The findings of this longitudinal study illustrated the mechanism through which antecedent, appraisal and coping variables affected quality of life outcomes in prostate cancer patients and their spouses. The analysis of this model supported many of the hypotheses derived from Lazarus’s Stress-Coping Theory; i.e., antecedent personal, resource, and illness variables, assessed at baseline, predicted appraisal variables 4 months later, which in turn led to secondary appraisal, evidenced by the use of coping strategies that affected quality of life at 8 months. However, this theory does not explain all of the significant paths that emerged in testing this model. Rather, it appears that the explanation of the mechanisms and outcomes are more complex than suggested by the basic model.

There are some limitations of this study that need to be considered. First, although the analysis was conducted with participants in the control group of a randomized control trial, the study may have had some effects on the responses of participants who were in the control group; they met with a nurse data collector who asked them questions about themselves. Furthermore, participants who agree to be part of a randomized control trial dealing with family involvement may not be generalizable to the population of prostate cancer patients. These results do not represent patients that do not have spouses or caregivers that are involved enough to agree to participation in an intervention. In addition, the relationship needs to be functioning enough to allow for recruitment into the study. Also, individuals who agree to be part of an intervention that allows nurses to visit their home regularly may not be representative of prostate cancer patients as a whole. Second, the sample size was relatively small for an SEM analysis, though within the guidelines to yield stable parameter estimates [41]. Future studies using larger samples should replicate and expand this model by assessing additional complex relationships (e.g., whether factors such as stage of disease or baseline self-efficacy moderate model paths). Third, the small samples of participants in later phases of illness may have limited power to test the effects of illness phase on outcomes. Fourth, some findings may be related to being male or female rather than to being a patient or a spouse, and these could not be separated out in this study of male patients and primarily female spouses. Fifth, the selected mediators focus on only one aspect of appraisal (e.g., negative appraisal). There is less attention to positive appraisal (except active coping) variables that may also effect quality of life. Sixth, the sample was primarily white, wealthy, and well-educated. Therefore, it is important to assess whether the model fits well in lower or middle class settings. Furthermore, some of the associations may be different (e.g., the non-significant association of SES) among a more heterogeneous sample.

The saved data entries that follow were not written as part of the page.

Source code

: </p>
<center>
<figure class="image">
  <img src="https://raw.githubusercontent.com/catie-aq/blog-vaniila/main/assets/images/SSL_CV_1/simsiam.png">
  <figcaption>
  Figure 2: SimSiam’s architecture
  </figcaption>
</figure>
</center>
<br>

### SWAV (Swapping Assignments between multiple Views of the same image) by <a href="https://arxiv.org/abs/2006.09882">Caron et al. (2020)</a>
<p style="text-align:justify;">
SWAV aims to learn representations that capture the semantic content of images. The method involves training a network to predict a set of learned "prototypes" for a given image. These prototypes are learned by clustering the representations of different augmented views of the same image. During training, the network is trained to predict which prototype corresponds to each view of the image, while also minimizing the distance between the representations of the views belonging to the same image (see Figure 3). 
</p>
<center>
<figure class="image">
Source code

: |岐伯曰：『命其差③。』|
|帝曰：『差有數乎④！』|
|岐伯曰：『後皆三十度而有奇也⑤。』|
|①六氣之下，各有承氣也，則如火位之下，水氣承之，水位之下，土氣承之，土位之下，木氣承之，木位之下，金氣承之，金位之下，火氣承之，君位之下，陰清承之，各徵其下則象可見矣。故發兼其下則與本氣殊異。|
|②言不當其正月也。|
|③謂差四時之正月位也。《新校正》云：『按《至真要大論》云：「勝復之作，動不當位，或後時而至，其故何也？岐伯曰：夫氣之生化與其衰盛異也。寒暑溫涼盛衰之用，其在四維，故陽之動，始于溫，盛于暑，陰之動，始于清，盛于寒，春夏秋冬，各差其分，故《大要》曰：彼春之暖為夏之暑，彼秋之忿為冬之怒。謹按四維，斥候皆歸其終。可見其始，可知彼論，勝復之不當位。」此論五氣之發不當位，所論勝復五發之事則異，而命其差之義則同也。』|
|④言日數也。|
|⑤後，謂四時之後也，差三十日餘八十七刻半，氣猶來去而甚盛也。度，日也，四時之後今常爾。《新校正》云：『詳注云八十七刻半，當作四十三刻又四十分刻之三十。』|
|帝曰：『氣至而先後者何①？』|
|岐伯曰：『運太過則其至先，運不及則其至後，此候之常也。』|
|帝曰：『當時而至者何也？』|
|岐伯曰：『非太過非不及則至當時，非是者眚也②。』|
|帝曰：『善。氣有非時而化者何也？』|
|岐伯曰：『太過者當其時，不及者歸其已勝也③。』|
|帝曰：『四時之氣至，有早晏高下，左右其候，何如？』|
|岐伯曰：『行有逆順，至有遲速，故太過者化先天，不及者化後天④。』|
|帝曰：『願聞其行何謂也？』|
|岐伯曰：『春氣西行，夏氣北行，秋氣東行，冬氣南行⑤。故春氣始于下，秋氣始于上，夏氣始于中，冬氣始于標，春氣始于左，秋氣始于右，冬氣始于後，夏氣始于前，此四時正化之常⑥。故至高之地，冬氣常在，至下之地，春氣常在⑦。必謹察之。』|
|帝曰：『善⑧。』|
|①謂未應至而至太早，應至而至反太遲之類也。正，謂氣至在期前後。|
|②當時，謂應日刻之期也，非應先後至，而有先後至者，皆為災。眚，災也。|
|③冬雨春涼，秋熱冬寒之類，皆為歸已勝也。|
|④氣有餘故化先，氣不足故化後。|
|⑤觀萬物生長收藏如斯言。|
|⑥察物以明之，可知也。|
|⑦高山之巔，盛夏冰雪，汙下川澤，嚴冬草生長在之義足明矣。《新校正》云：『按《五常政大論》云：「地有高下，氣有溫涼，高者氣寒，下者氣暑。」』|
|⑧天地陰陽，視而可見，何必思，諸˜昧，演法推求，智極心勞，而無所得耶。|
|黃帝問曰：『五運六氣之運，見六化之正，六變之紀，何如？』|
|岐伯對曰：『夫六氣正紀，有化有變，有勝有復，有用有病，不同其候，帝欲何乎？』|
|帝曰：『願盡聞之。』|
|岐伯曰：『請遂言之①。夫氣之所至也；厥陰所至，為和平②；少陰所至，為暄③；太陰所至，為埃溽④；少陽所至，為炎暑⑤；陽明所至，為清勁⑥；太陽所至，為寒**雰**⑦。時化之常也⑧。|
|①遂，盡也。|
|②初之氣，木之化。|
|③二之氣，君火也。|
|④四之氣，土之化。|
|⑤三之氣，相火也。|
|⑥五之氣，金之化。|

The results of this study suggest a number of implications that are clinically relevant to the healthcare providers of prostate cancer patients and their spouses. The study identified specific predictors of quality of life that are within the domain of healthcare providers to identify and intervene. For example, self-efficacy was shown to be a strong indirect predicator of both patient and spouse quality of life. Healthcare providers can screen individuals to identify those with low levels of self-confidence, and then provide or refer those individuals to appropriate interventions to increase their levels of self-efficacy. Furthermore, study results suggest that spouses need more help in using effective coping strategies when in their caregiving role.

Other quality of life predictors that are identifiable in the healthcare setting include age, phase of illness, general symptoms, and current concerns. Older spouses of prostate cancer patients, younger patients, patients with more symptom distress and current concerns, and patients experiencing biochemical recurrence or advanced disease are at greater risk for decreased quality of life. Armed with knowledge of these predictors, healthcare providers can assess these risk factors and intervene if needed, and thus assure that patients and their spouse-caregivers achieve their highest level of quality of life along their cancer trajectory.